O Monte Tabor é um momento forte de ouvir Jesus falar: “Este é meu filho amado. Ouçam-no”. O verdadeiro discípulo não é aquele que se esconde em visões celestiais, e sim aquele que assume as contradições da história, encarnando os verdadeiros valores do evangelho. Será necessário, ainda, que, hoje, venham vozes do céu para nos dizer: “Homens da Galileia, por que ficais aí, parados, olhando para o céu?” (At 1,10-11). Se somos capazes de, mesmo que por instantes, vislumbrar pedaços do céu, sejamos também capazes de concretizá-lo já em ações que promovam aqueles que sofrem, que instaurem a justiça e que se posicionem contra tudo o que torna a vida indigna.
No Monte Tabor, Jesus manifesta sua glória, mas nos chama à intimidade com Ele, para entrarmos na sua nuvem divina, contemplar o seu lindo rosto, nos apaixonar por Ele e escutarmos a voz do Pai.
Podemos subir alguns outros montes, além do Monte Tabor:
– Monte Moriá (Gen 22), onde Deus pede a Abraão para pegar o seu filho único, subir esse monte e sacrificar esse filho; oferece-lhe, em troca, a sua benção e a fecundidade na descendência.

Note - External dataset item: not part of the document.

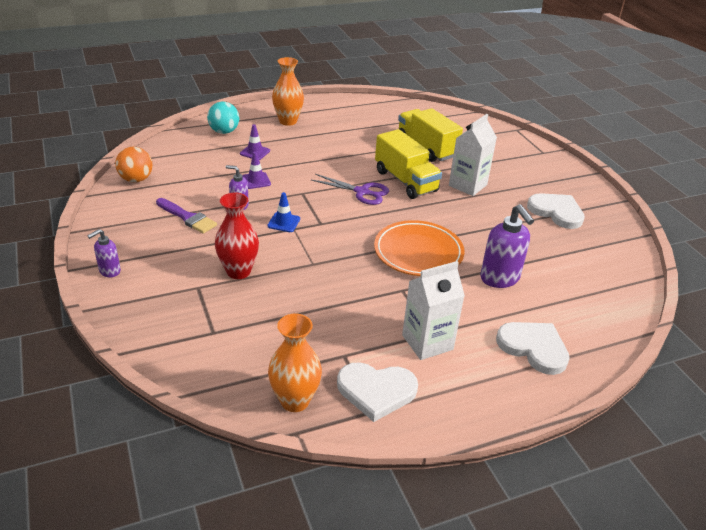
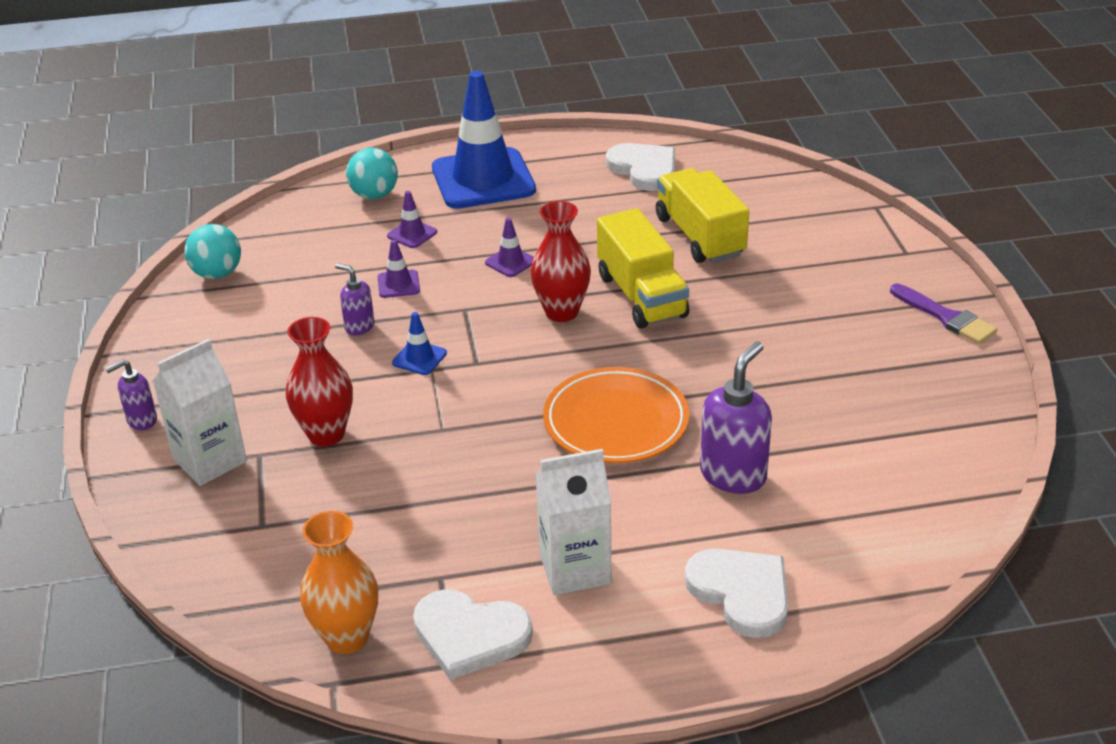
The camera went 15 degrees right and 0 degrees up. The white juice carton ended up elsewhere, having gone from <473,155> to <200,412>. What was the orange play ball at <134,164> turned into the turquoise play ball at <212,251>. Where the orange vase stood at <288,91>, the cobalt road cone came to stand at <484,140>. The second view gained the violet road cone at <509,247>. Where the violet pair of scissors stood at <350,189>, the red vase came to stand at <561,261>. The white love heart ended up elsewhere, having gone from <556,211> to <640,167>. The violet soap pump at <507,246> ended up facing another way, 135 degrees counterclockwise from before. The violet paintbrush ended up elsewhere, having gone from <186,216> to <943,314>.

– Monte Sinai (Ex 3 e 4; 19 e 20), onde Deus pediu a Moisés que tirasse as sandálias, fosse ao faraó e libertasse o seu povo da escravidão do Egito; ao mesmo tempo, Deus lhe oferece a segurança da sua presença e a promessa da terra prometida.
– Monte Carmelo, Deus oferece a Elias segurança no triunfo, no seu poder e na sua força. Deus nos pede para dar morte aos nossos vícios, maus hábitos, atitudes pecaminosas, afetos secretos e inconfessados, para oferecer-lhe todo o nosso coração.
– Monte Calvário, Jesus quer resgatar a humanidade do pecado e nos conceder uma nova vida, por meio de sua morte e de sua ressurreição. Jesus obedece e oferece livremente a sua vida, embora isto suponha ver o seu corpo destroçado, o seu coração trespassado e as suas mãos pregadas na cruz. Aqui Jesus nos pede para morrer com Ele, para ressuscitar para uma vida nova; ser grão de trigo que cai na terra e morre para dar bom fruto; fazer a vontade de Deus e não a nossa, e saciar a sua sede implacável.
Boa reflexão e que possamos produzir muitos frutos para o Reino de Deus.